Saved entries:
# # # #

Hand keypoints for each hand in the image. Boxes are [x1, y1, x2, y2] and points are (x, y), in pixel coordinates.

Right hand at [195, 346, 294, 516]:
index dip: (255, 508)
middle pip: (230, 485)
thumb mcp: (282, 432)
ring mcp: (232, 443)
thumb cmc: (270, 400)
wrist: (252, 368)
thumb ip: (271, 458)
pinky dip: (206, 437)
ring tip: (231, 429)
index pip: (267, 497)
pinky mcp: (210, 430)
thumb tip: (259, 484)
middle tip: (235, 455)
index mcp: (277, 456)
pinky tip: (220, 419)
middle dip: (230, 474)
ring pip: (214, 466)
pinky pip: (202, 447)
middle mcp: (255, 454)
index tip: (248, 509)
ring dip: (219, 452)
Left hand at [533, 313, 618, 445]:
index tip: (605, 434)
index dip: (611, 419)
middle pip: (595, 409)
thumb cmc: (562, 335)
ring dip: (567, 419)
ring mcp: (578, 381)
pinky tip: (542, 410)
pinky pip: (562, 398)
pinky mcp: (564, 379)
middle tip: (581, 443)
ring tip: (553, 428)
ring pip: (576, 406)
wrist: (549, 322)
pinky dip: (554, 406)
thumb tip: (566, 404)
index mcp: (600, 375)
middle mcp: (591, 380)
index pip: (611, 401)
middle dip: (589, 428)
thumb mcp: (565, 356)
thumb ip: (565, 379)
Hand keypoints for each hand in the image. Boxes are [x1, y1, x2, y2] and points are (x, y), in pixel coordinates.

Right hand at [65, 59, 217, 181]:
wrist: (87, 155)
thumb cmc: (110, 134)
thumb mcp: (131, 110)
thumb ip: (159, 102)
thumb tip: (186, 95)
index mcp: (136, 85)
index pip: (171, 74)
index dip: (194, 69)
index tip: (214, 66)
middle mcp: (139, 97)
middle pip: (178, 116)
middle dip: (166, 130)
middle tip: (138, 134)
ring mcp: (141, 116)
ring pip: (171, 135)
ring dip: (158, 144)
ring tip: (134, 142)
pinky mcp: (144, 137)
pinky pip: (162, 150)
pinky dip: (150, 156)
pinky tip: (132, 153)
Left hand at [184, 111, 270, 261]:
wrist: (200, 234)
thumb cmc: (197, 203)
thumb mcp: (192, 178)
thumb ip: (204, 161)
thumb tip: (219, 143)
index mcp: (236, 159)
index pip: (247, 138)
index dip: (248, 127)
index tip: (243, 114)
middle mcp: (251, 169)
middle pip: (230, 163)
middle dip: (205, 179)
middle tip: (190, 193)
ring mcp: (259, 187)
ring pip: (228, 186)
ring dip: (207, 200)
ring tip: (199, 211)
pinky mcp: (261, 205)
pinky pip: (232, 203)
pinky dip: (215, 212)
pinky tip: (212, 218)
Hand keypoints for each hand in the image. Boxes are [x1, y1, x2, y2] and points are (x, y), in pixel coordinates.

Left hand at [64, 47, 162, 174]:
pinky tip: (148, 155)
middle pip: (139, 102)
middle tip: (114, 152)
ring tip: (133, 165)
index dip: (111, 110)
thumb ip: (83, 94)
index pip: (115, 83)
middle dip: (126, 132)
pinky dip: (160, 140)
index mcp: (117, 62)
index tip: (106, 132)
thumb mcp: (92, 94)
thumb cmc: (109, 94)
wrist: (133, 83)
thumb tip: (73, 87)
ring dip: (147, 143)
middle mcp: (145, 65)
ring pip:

# # # #

What you have to do: Every entry should be given again exactly as written.

Solution to this task:
Hand keypoints for each hand in the image. Boxes are [x1, y1, x2, y2] and points are (x, y), in pixel coordinates.

Right hand at [195, 346, 294, 516]:
index dip: (255, 508)
middle pip: (230, 485)
thumb mcp: (282, 432)
ring mcp: (232, 443)
thumb cmc: (270, 400)
wrist: (252, 368)
thumb ip: (271, 458)
pinky dip: (206, 437)
ring tip: (231, 429)
index pip: (267, 497)
pinky mcp: (210, 430)
thumb tip: (259, 484)
middle tip: (235, 455)
index mcp: (277, 456)
pinky tip: (220, 419)
middle dip: (230, 474)
ring pip: (214, 466)
pinky pip: (202, 447)
middle mcp: (255, 454)
index tip: (248, 509)
ring dip: (219, 452)
Left hand at [533, 313, 618, 445]:
index tip: (605, 434)
index dip: (611, 419)
middle pip: (595, 409)
thumb cmc: (562, 335)
ring dip: (567, 419)
ring mcp: (578, 381)
pinky tip: (542, 410)
pinky pip: (562, 398)
pinky mcp: (564, 379)
middle tip: (581, 443)
ring tip: (553, 428)
ring pip: (576, 406)
wrist: (549, 322)
pinky dip: (554, 406)
thumb tip: (566, 404)
index mcp: (600, 375)
middle mcp: (591, 380)
index pip: (611, 401)
middle dip: (589, 428)
thumb mcp: (565, 356)
thumb ip: (565, 379)
Hand keypoints for each hand in the image. Boxes are [x1, y1, x2, y2] and points are (x, y), in pixel coordinates.

Right hand at [65, 59, 217, 181]:
wrist: (87, 155)
thumb cmc: (110, 134)
thumb mcp: (131, 110)
thumb ip: (159, 102)
thumb tip: (186, 95)
index mcp: (136, 85)
index pip: (171, 74)
index dip: (194, 69)
index tip: (214, 66)
middle mcp: (139, 97)
middle pip: (178, 116)
middle dip: (166, 130)
middle tip: (138, 134)
ring mcp: (141, 116)
ring pip: (171, 135)
ring dip: (158, 144)
ring tip: (134, 142)
pinky mcp: (144, 137)
pinky pip: (162, 150)
pinky dip: (150, 156)
pinky tip: (132, 153)
Left hand at [184, 111, 270, 261]:
wrist: (200, 234)
thumb cmc: (197, 203)
thumb mcp: (192, 178)
thumb ip: (204, 161)
thumb tip: (219, 143)
index mcp: (236, 159)
index pip: (247, 138)
index dip: (248, 127)
index tip: (243, 114)
middle mcp: (251, 169)
middle pip: (230, 163)
middle dip: (205, 179)
middle tip: (190, 193)
ring mcp: (259, 187)
ring pip: (228, 186)
ring dip: (207, 200)
ring tip: (199, 211)
pinky mcp: (261, 205)
pinky pip: (232, 203)
pinky dip: (215, 212)
pinky tip: (212, 218)
Hand keypoints for each hand in the image. Boxes are [x1, y1, x2, y2] and points are (x, y), in pixel coordinates.

Left hand at [64, 47, 162, 174]:
pinky tip: (148, 155)
middle pip: (139, 102)
middle tip: (114, 152)
ring tip: (133, 165)
index dip: (111, 110)
thumb ip: (83, 94)
index pip: (115, 83)
middle dip: (126, 132)
pinky dip: (160, 140)
index mcp: (117, 62)
index tip: (106, 132)
thumb mcp: (92, 94)
thumb cmc: (109, 94)
wrist: (133, 83)
thumb tip: (73, 87)
ring dip: (147, 143)
middle mcp: (145, 65)
ring pip:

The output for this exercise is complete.